Mark couldn’t lift his arms.
Mom lifted them for him.
Dad moved a television screen into the room, along with two chairs, so that they could all watch television together in the evening. It was nice. They had apparently ‘watched television with him’ a lot, like this.
Mark mostly fell asleep through the shows, though.
- - - -
“I was so present with the archmage, though,” Mark asked the nurse, on the third day, as she was sitting with him. “How come I’m like… like this?”
The nurse’s name was Molly and she was a healer for the Church of Freyala, so ‘sitting with him’ was more like ‘actively healing him’. Mark still didn’t understand what she was doing, exactly, and he tried not to think too much about it and thus ruin his chances at a good Tutorial. He still wanted actual power, perhaps now more than ever, though none of this felt real.

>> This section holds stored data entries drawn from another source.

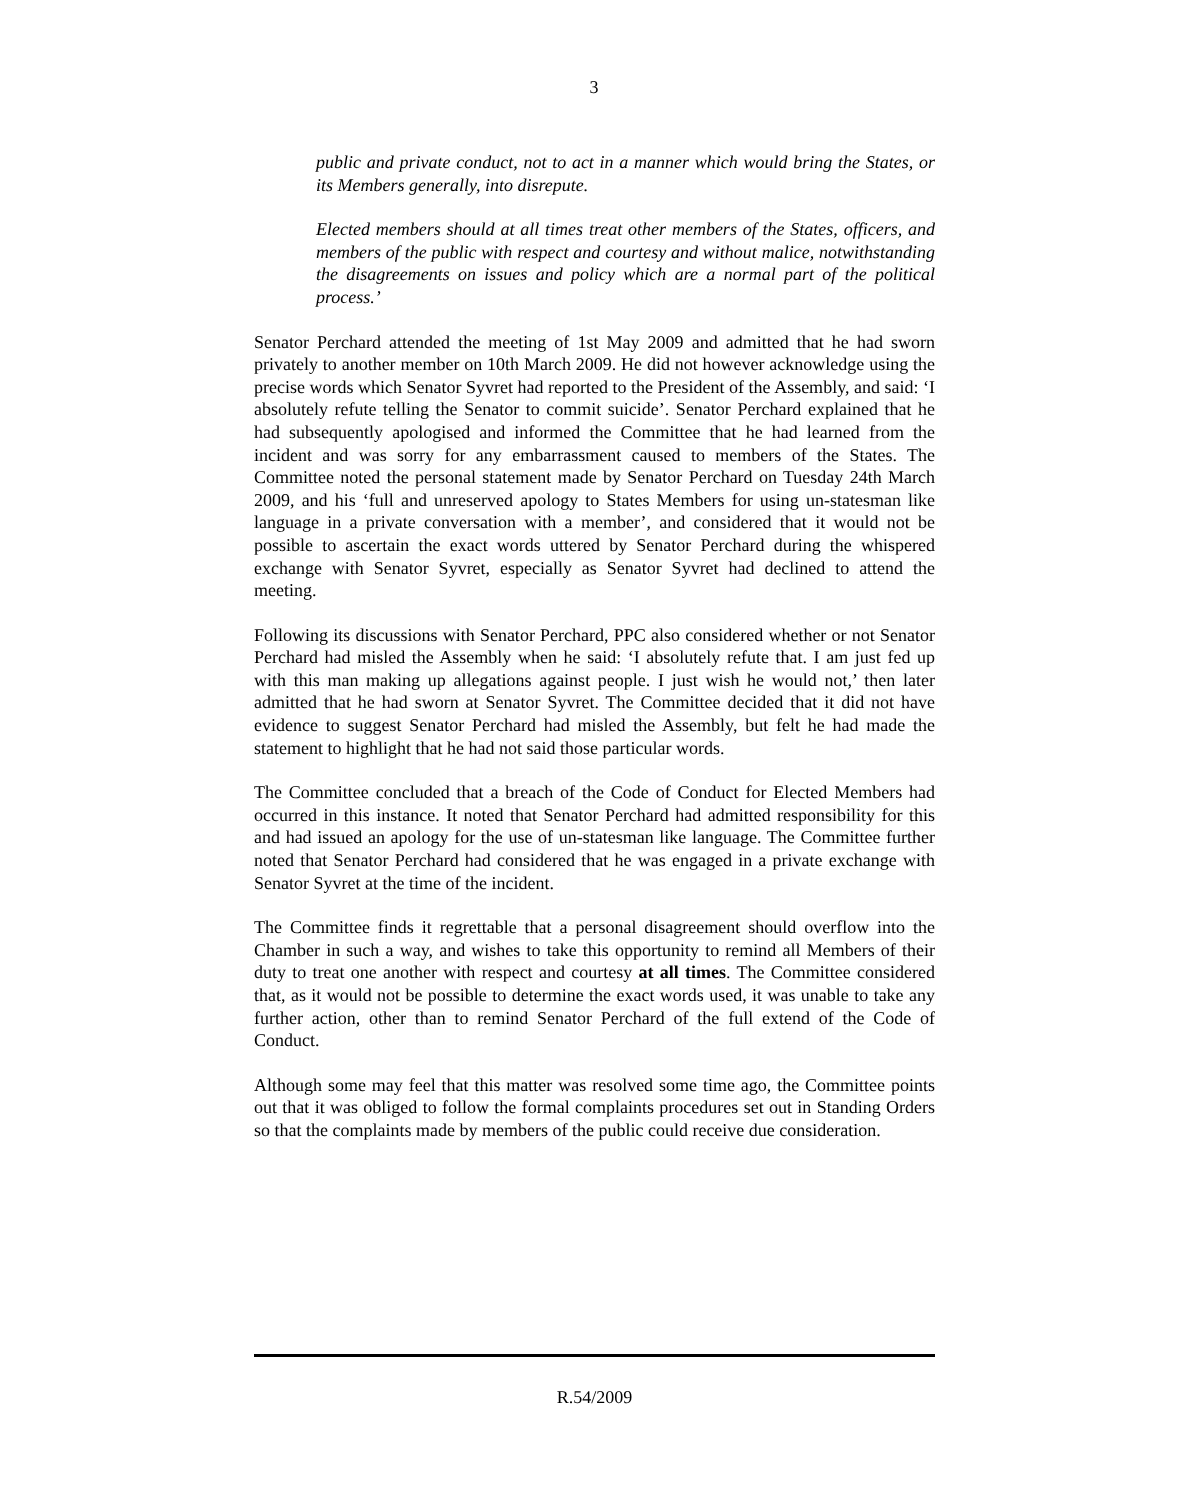3
public and private conduct, not to act in a manner which would bring the States, or its Members generally, into disrepute.
Elected members should at all times treat other members of the States, officers, and members of the public with respect and courtesy and without malice, notwithstanding the disagreements on issues and policy which are a normal part of the political process.’
Senator Perchard attended the meeting of 1st May 2009 and admitted that he had sworn privately to another member on 10th March 2009. He did not however acknowledge using the precise words which Senator Syvret had reported to the President of the Assembly, and said: ‘I absolutely refute telling the Senator to commit suicide’. Senator Perchard explained that he had subsequently apologised and informed the Committee that he had learned from the incident and was sorry for any embarrassment caused to members of the States. The Committee noted the personal statement made by Senator Perchard on Tuesday 24th March 2009, and his ‘full and unreserved apology to States Members for using un-statesman like language in a private conversation with a member’, and considered that it would not be possible to ascertain the exact words uttered by Senator Perchard during the whispered exchange with Senator Syvret, especially as Senator Syvret had declined to attend the meeting.
Following its discussions with Senator Perchard, PPC also considered whether or not Senator Perchard had misled the Assembly when he said: ‘I absolutely refute that. I am just fed up with this man making up allegations against people. I just wish he would not,’ then later admitted that he had sworn at Senator Syvret. The Committee decided that it did not have evidence to suggest Senator Perchard had misled the Assembly, but felt he had made the statement to highlight that he had not said those particular words.
The Committee concluded that a breach of the Code of Conduct for Elected Members had occurred in this instance. It noted that Senator Perchard had admitted responsibility for this and had issued an apology for the use of un-statesman like language. The Committee further noted that Senator Perchard had considered that he was engaged in a private exchange with Senator Syvret at the time of the incident.
The Committee finds it regrettable that a personal disagreement should overflow into the Chamber in such a way, and wishes to take this opportunity to remind all Members of their duty to treat one another with respect and courtesy at all times. The Committee considered that, as it would not be possible to determine the exact words used, it was unable to take any further action, other than to remind Senator Perchard of the full extend of the Code of Conduct.
Although some may feel that this matter was resolved some time ago, the Committee points out that it was obliged to follow the formal complaints procedures set out in Standing Orders so that the complaints made by members of the public could receive due consideration.
R.54/2009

Molly spoke without looking up from her book, “The Archmage demanded we heal you well enough for a good talking, and that’s what we did. He’s a right bastard for doing this to you, but I guess you forgave him, eh?”
“… I didn’t… tarnish his reputation, or something like that, did I?”

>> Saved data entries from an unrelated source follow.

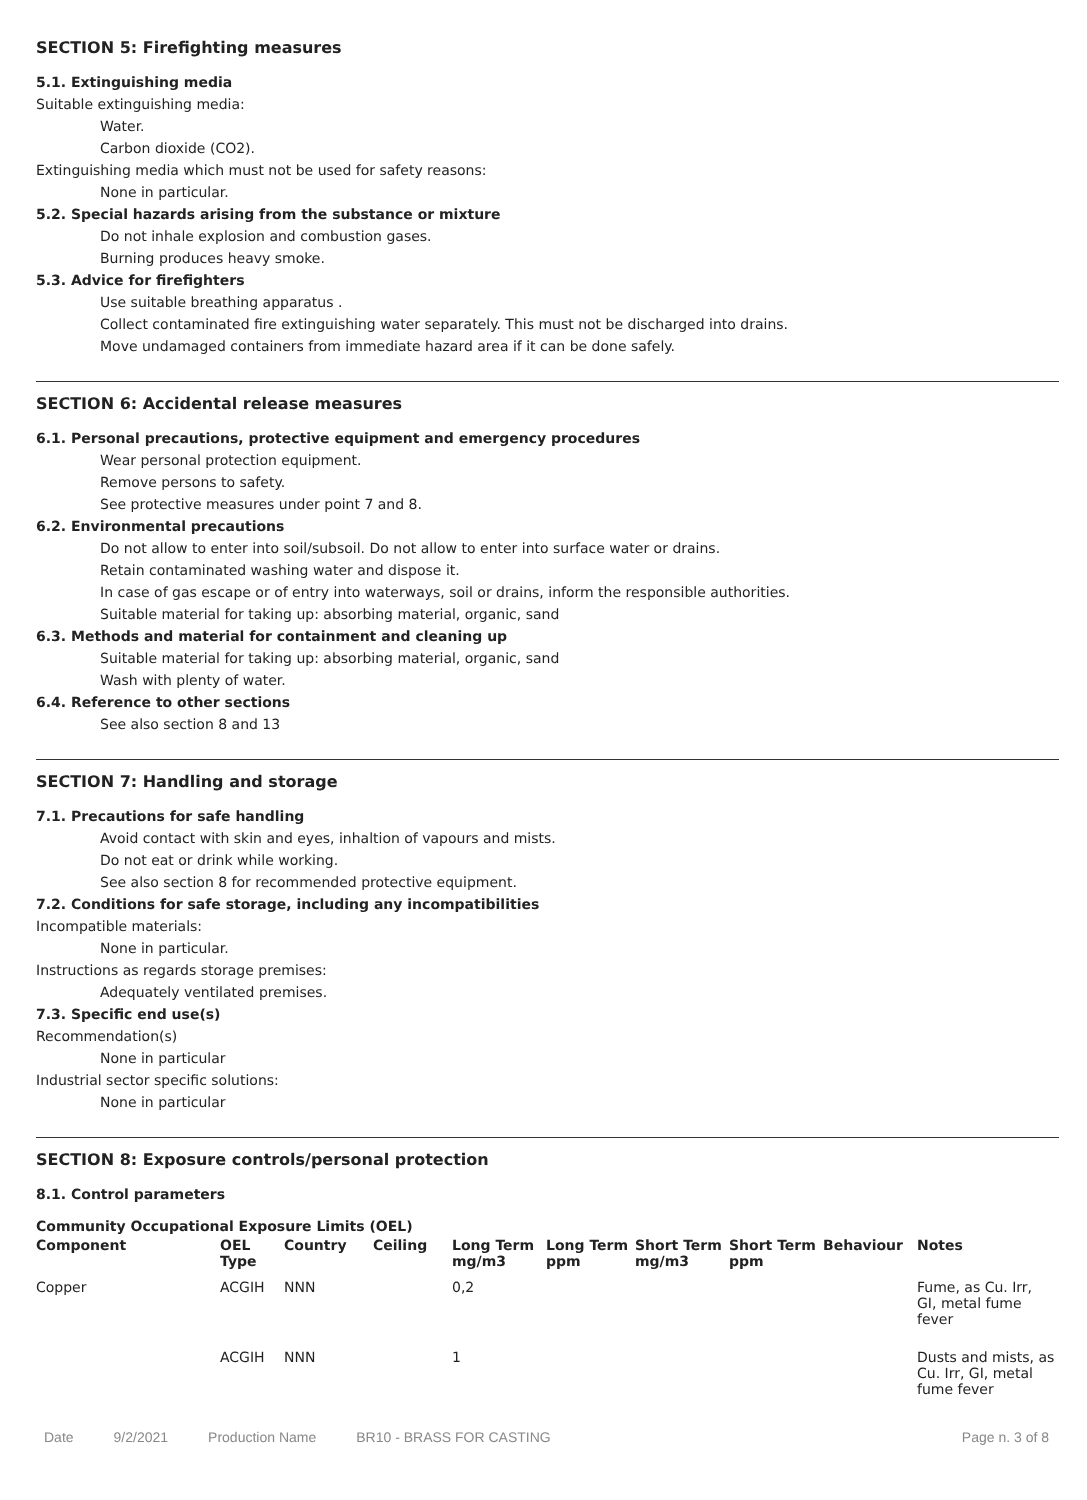SECTION 5: Firefighting measures
5.1. Extinguishing media
Suitable extinguishing media:
Water.
Carbon dioxide (CO2).
Extinguishing media which must not be used for safety reasons:
None in particular.
5.2. Special hazards arising from the substance or mixture
Do not inhale explosion and combustion gases.
Burning produces heavy smoke.
5.3. Advice for firefighters
Use suitable breathing apparatus .
Collect contaminated fire extinguishing water separately. This must not be discharged into drains.
Move undamaged containers from immediate hazard area if it can be done safely.
SECTION 6: Accidental release measures
6.1. Personal precautions, protective equipment and emergency procedures
Wear personal protection equipment.
Remove persons to safety.
See protective measures under point 7 and 8.
6.2. Environmental precautions
Do not allow to enter into soil/subsoil. Do not allow to enter into surface water or drains.
Retain contaminated washing water and dispose it.
In case of gas escape or of entry into waterways, soil or drains, inform the responsible authorities.
Suitable material for taking up: absorbing material, organic, sand
6.3. Methods and material for containment and cleaning up
Suitable material for taking up: absorbing material, organic, sand
Wash with plenty of water.
6.4. Reference to other sections
See also section 8 and 13
SECTION 7: Handling and storage
7.1. Precautions for safe handling
Avoid contact with skin and eyes, inhaltion of vapours and mists.
Do not eat or drink while working.
See also section 8 for recommended protective equipment.
7.2. Conditions for safe storage, including any incompatibilities
Incompatible materials:
None in particular.
Instructions as regards storage premises:
Adequately ventilated premises.
7.3. Specific end use(s)
Recommendation(s)
None in particular
Industrial sector specific solutions:
None in particular
SECTION 8: Exposure controls/personal protection
8.1. Control parameters
Community Occupational Exposure Limits (OEL)
| Component | OEL Type | Country | Ceiling | Long Term mg/m3 | Long Term ppm | Short Term mg/m3 | Short Term ppm | Behaviour | Notes |
| --- | --- | --- | --- | --- | --- | --- | --- | --- | --- |
| Copper | ACGIH | NNN | | 0,2 | | | | | Fume, as Cu. Irr, GI, metal fume fever |
| | ACGIH | NNN | | 1 | | | | | Dusts and mists, as Cu. Irr, GI, metal fume fever |
Date 9/2/2021 Production Name BR10 - BRASS FOR CASTING Page n. 3 of 8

Molly raised an eyebrow and looked at Mark. “He did that himself, and yes, there was a… tarnishing. What he did fell under baseline-meddling anti-experimentation laws. The fact that you agreed to it doesn’t matter…” She sat back in her chair. “But it does make it easier on him that you dropped all charges. Or at least that’s what he told everyone, and they believe him.”
“Did one of the other…” Mark lost his words. “One of the other… student people? Make it? Tutorial?”
Wow, Mark’s words were fucked up.
Molly said, “Not to my knowledge. I can find out if you want.”
“Please.”
Molly took out her phone and started typing away.
Mark whispered, “Thank you.”
Mark closed his eyes.
News of the other pseudo-apprentices escaped him.
Addashield had another month before he needed to put people through the Tutorial though, right?
Maybe.
Mark’s memories were fucked up right now.
- - - -
A week after waking, Mark managed to stand in the shower himself, though he did have to hold onto the rails that they had installed for grandpa, and he had to sit on the thick bench that was there for much the same reason.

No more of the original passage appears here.